Sono requisiti per l’agevolazione:

a) essere una coppia coniugata (nell’anno 2016) o una coppia convivente more uxorio da almeno tre anni (tale condizione deve risultare soddisfatta nell’anno 2016 ed essere attestata o dall’iscrizione dei due componenti nello stesso stato di famiglia o mediante un’autocertificazione;

b) non aver superato, almeno da parte di uno dei componenti, i 35 anni di età. Per non creare disparità il requisito anagrafico deve intendersi rispettato dai soggetti che compiono il 35° anno d’età nell’anno 2016, a prescindere dal giorno e dal mese in cui ciò accade;

c) essere acquirenti di un’unità immobiliare da adibire ad abitazione principale, a titolo oneroso o gratuito, e che l’acquisto possa essere effettuato da entrambi i coniugi o conviventi more uxorio o da uno solo di essi (in questo caso, l’acquisto deve essere effettuato dal componente che non abbia superato il 35° anno d’età). La fruizione dell’agevolazione anche per gli acquisti effettuati nel 2015 si deve ritenere consentita. Per i termini entro i quali l’immobile deve essere destinato ad abitazione principale debba sussistere in linea di principio nell’anno 2016. Tuttavia, ai fini dell’agevolazione in esame, possono essere destinati ad abitazione principale entro i termini di presentazione della dichiarazione dei redditi UNICO PF 2017;

d) che il pagamento sia effettuato mediante bonifico o carta di debito o credito (in tal caso vale il giorno di utilizzo della carta e non il giorno di addebito sul conto corrente del titolare della stessa).

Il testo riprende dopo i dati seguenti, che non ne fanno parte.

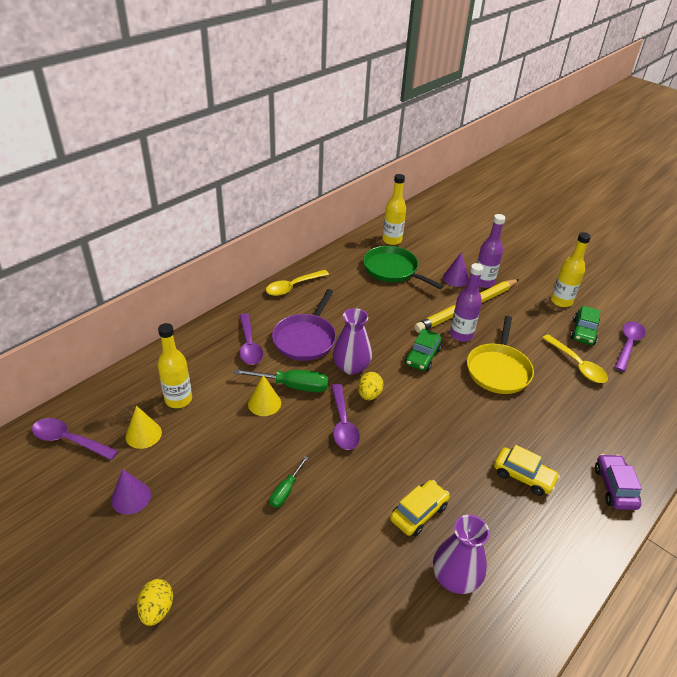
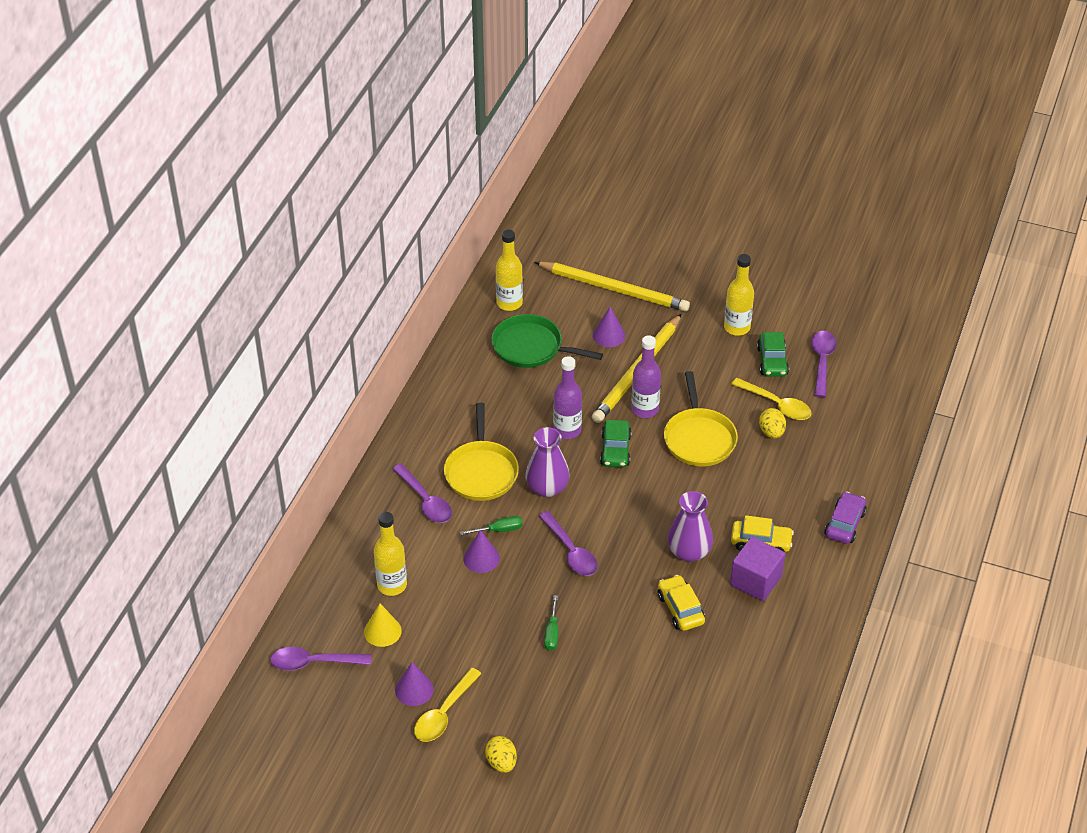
camera: 20 degrees left, 5 degrees up
green screwdriver [234,369,329,392] -> green screwdriver [460,516,522,535], size x0.60
yellow cone [248,375,281,416] -> purple cone [463,530,500,573]
yellow spoon [266,270,329,296] -> yellow spoon moved to [414,668,482,742]
purple pan [272,289,336,361] -> yellow pan [444,403,519,501]
yellow egg [358,372,383,400] -> yellow egg moved to [759,408,786,438]
yellow car [390,480,450,536] -> yellow car turned 45 degrees counterclockwise [658,575,705,631]
purple vase [433,515,490,594] -> purple vase moved to [667,491,713,562]
purple bottle [477,214,505,288] -> purple bottle moved to [553,356,582,439]
purple car [595,454,642,510] -> purple car turned 45 degrees clockwise [824,492,867,544]
none -> yellow pencil [534,262,690,312]
none -> purple cube [730,537,785,601]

L’agevolazione compete per le spese sostenute dal 1 gennaio al 31 dicembre 2016 per l’acquisto di mobili destinati all’arredo dell’abitazione principale della giovane coppia ma non anche per le spese per l’acquisto di grandi elettrodomestici.

In caso di ristrutturazione dell’abitazione acquistata non è consentito di fruire di entrambe le agevolazioni per l’arredo della medesima unità abitativa per incompatibilità.

Viene prescritta la conservazione della documentazione attestante l’effettivo pagamento e le fatture di acquisto dei beni con la usuale specificazione della natura, qualità e quantità dei beni e servizi acquisti o gli scontrini parlanti.